• **Data excerpts**
************
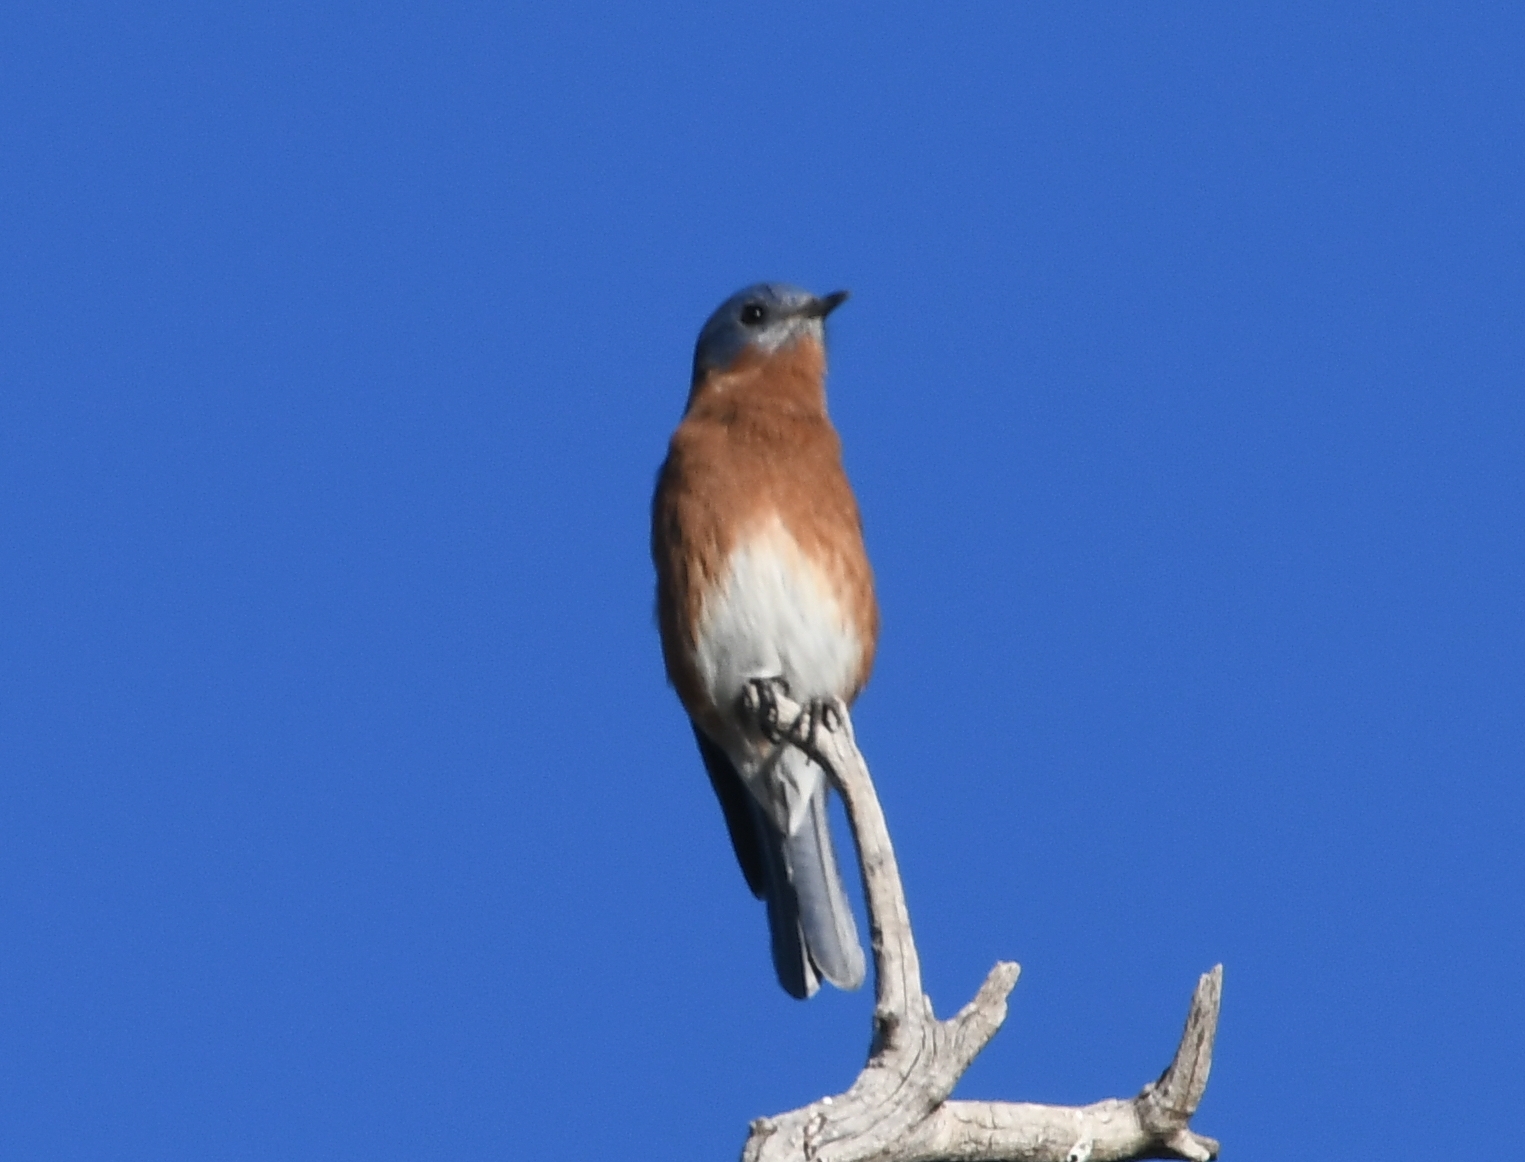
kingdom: Animalia
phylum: Chordata
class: Aves
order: Passeriformes
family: Turdidae
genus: Sialia
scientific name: Sialia sialis
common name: Eastern bluebird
************
• **Stated exercise**
Repeat the items word for word, from the line with "phylum: Chordata" up to and including the last line of the items.

• **The completed task**
phylum: Chordata
class: Aves
order: Passeriformes
family: Turdidae
genus: Sialia
scientific name: Sialia sialis
common name: Eastern bluebird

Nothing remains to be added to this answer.